The AG alp pursues three approaches in this area which are based on different laser technologies. On the one hand, these are the application of fiber lasers in continuous wave and pulsed operation for processing ceramics such as aluminum nitride, aluminum oxide and semiconductors such as silicon carbide. The classical machining methods of cutting, drilling and structuring are investigated and optimized for specific applications. In addition, alternative annealing processes to improve the electrical transition between metallic layers and the semiconductor SiC are being researched in the field of silicon carbide. On the other hand, innovative ultrashort pulse technology is also used for material processing, which permits particularly gentle processing due to its short pulse lengths. This applies not only to ceramics and semiconductors but also to superconductors. In addition, water jet guided laser cutting with pulsed laser systems is used to process semiconductors and superconductors in particular.

Reliable online process monitoring plays a key role in the development of fully automated laser manufacturing processes. The focus of research here is on the development and implementation of optical systems and algorithms for online monitoring of cut-offs and quality features when cutting metals with high-power fiber lasers and powder deposition welding with these beam sources.

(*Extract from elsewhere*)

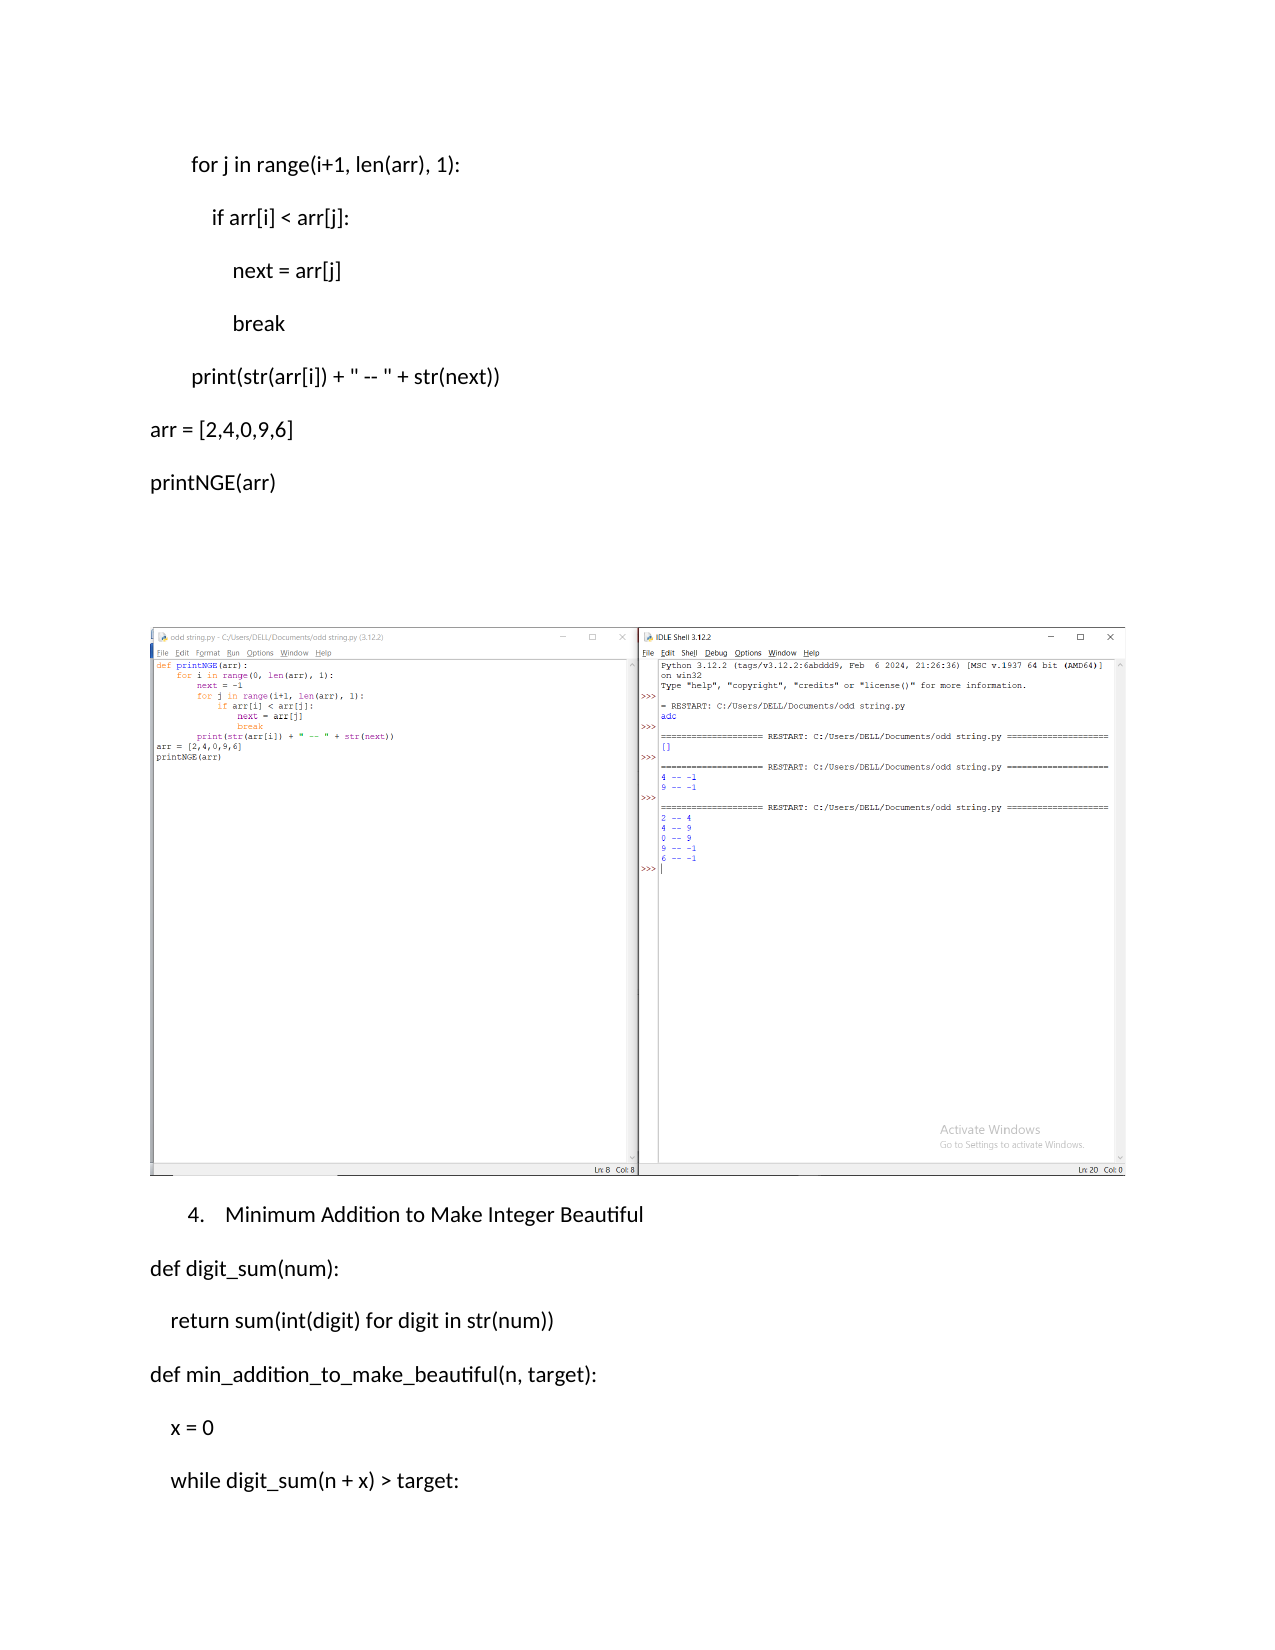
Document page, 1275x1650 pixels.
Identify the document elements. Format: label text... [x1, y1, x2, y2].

Different sensor concepts are developed and qualified under industrial conditions.

Laser-induced nanostructuring and the associated functionalization of technical surfaces are currently revolutionizing applications in medical technology, biotechnology, tribology and electronics. A prominent example is the targeted adjustment of hydrophilic and hydrophobic properties of surfaces. In this field, the AG alp is researching fundamental questions concerning the production of these nanostructures on conductive and non-conductive materials, the production of high-quality flat nanostructures and the optimization of these processes for various applications according to requirements.

Due to their excellent physical and chemical properties, glasses are a versatile class of materials. Applications range from optics to electronics, telecommunications and biomedicine. Due to their high transparency in the visible and near infrared, technical glasses only become accessible through the use of ultra-short pulse lasers for high-quality laser micro material processing.
The AG alp deals with the ultrashort pulse processing of glasses in the creation of free forms for the production of optical components. By means of an internal laser modification of the substrates, three-dimensional structures can also be removed from the material in a selective etching process.
In the field of nanostructuring, AG alp is researching the creation of laser-induced periodic surface structures on dielectrics. The large-area, homogeneous structuring of glasses with structure periods < 1 µm enables a broad application spectrum from optical diffraction gratings to the control of biological cell growth.

In the field of metal processing, AG alp focuses on high-power fiber lasers. In combination with innovative system technology (e.g. 5-axis capable), AG alp uses high-power fiber lasers with an output of up to 4 kW to process metals in cutting and welding processes. In addition to classical fusion cutting, laser remote cutting is also being investigated here. Using high-speed galvanometer scanners, high cutting speeds can be achieved with low heat influences and thus high process quality. In the field of laser welding, the focus is on laser metal depositioning. By introducing metal powders of the same or dissimilar type into the laser beam, free forms can be applied in 3 dimensions. In addition, modulated laser radiation is used to investigate the welding of foreign material connections for applications such as electromobility.

In practice, laser material processing of plastics primarily takes place in the form of plastic welding, in particular laser transmission welding of partially transparent components. In addition to this classical process with diode lasers, the AG alp also deals with the introduction of fiber lasers using diffractive beam shaping optics. The innovative welding of transparent joining partners with the ultrashort pulse laser also opens up new applications, for example in medical technology. Remarkable results are achieved in terms of process speed and process quality.
With a revolutionary approach, ultrashort pulse laser technology enables the three-dimensional laser direct structuring of microfluidic channels in transparent polymer substrates. For a complete functionalization of plastic substrates in microsystem technology, further laser-based processes complement the technological approach:

• Laser direct structuring with pulsed laser systems for the metallization of plastics
• Generation of microoptical functional elements by refractive index modification by ultrashort pulse and excimer lasers.

Through innovative beam shaping concepts, the energy and process efficiency as well as the quality of a laser material processing can be increased many times. In addition, beam shaping concepts enable completely new applications. In the field of beam shaping, AG alp researches the calculation and use of diffractive optical elements and spatial light modulators.